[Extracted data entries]
**********
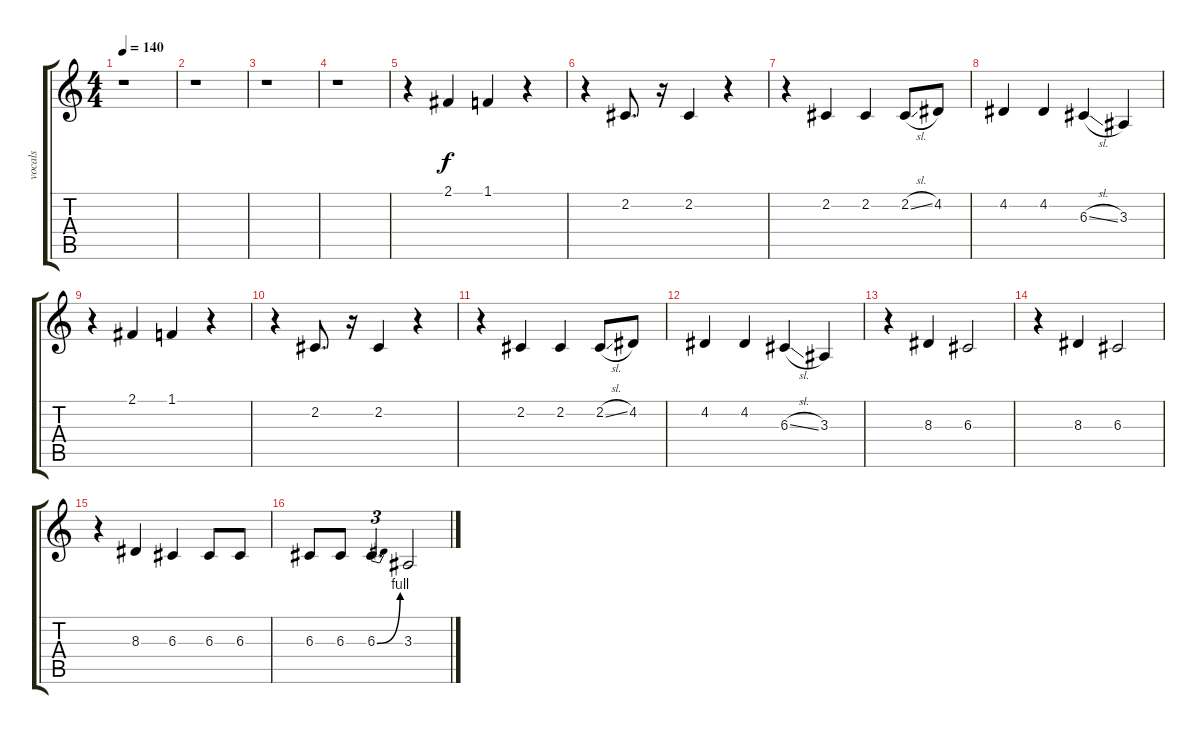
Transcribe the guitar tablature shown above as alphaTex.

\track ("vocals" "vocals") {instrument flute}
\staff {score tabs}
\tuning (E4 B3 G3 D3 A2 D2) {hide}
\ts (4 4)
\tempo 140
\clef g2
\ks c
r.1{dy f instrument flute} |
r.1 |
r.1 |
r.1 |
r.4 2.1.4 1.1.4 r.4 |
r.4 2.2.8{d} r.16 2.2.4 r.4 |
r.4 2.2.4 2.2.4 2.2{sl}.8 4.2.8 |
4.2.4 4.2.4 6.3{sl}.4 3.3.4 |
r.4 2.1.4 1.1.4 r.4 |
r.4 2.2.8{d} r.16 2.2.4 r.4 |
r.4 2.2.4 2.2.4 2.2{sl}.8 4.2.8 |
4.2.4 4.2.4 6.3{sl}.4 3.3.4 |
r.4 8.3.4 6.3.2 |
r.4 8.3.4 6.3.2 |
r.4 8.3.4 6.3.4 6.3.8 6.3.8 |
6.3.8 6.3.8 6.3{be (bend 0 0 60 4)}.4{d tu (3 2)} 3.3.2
**********
Gather every line in the rows above that contains the word "instrument".

\track ("vocals" "vocals") {instrument flute}
r.1{dy f instrument flute} |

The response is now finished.